While this is my first post here, I'm a regular over on Bike Forums Classic and Vintage.

I found this Marin Muir Woods at the dump this summer. I'm trying to decide if I should put some energy and a little money into it to keep it arround as an extra beater (I don't really need one), part it out, give it away, or sell it.










I can't seem to find out much about the bike through my normal searches on Sheldon Brown's site or Google. There seems to be several variations of the Muir Woods. The most recent seems to be a street bike. I'm not certain which one I have, so any advice or pointing me to an appropriate website, would be appreciated. Thanks for your sage advice. 

Bob


----------



## Rumpfy (Dec 21, 2003)

Pretty low end bike...but looks awfully clean considering it was a dumpster find.


You won't be able to sell it for much. $50-100....maybe.

It'd be a good beer run bike, a better single speed, and good karma if you decide to donate it.


----------



## DeeEight (Jan 13, 2004)

Its a 1996, and a 20.5" by the looks of it. Its got abasic CrMo frame and fork... and well... parts are self evident. If i had it I'd sell it probably.


----------



## pastorbobnlnh (May 26, 2006)

DeeEight said:


> Its a 1996, and a 20.5" by the looks of it. Its got abasic CrMo frame and fork... and well... parts are self evident. If i had it I'd sell it probably.

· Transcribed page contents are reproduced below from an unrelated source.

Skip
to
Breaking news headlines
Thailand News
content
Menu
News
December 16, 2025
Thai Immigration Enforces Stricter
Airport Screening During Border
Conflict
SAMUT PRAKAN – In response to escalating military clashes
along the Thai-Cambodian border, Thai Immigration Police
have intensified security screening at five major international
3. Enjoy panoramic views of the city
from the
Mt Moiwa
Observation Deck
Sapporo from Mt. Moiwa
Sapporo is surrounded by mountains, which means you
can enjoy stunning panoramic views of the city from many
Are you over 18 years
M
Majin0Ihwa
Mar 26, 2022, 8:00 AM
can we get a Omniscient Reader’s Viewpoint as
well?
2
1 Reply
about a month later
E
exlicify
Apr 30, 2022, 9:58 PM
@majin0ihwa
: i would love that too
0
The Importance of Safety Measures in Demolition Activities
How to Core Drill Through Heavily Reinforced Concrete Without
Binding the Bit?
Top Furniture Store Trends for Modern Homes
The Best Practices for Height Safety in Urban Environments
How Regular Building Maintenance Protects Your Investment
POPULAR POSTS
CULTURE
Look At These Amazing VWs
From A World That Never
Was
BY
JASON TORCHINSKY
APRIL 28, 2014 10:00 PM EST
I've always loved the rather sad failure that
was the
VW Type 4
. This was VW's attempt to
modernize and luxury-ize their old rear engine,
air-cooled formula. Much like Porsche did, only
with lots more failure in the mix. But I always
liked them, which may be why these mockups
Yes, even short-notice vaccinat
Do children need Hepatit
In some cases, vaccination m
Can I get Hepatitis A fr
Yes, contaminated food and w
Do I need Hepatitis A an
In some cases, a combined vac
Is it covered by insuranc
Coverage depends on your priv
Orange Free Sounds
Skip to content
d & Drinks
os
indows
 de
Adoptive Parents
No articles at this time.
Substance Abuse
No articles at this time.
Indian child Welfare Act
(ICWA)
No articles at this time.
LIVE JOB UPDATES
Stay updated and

 Thanks for your help, especially with the date. I knew it was not a jewel in the rough, but not a _mart special either. I'm going to check with a kid at the church first. If he wants it I'll help him pretty and tune it up. If not, I'm certain I can find a home for it.


----------



## ssmike (Jan 21, 2004)

pastorbobnlnh said:


> I'm going to check with a kid at the church first. If he wants it I'll help him pretty and tune it up.


Sounds like the perfect solution :thumbsup:


----------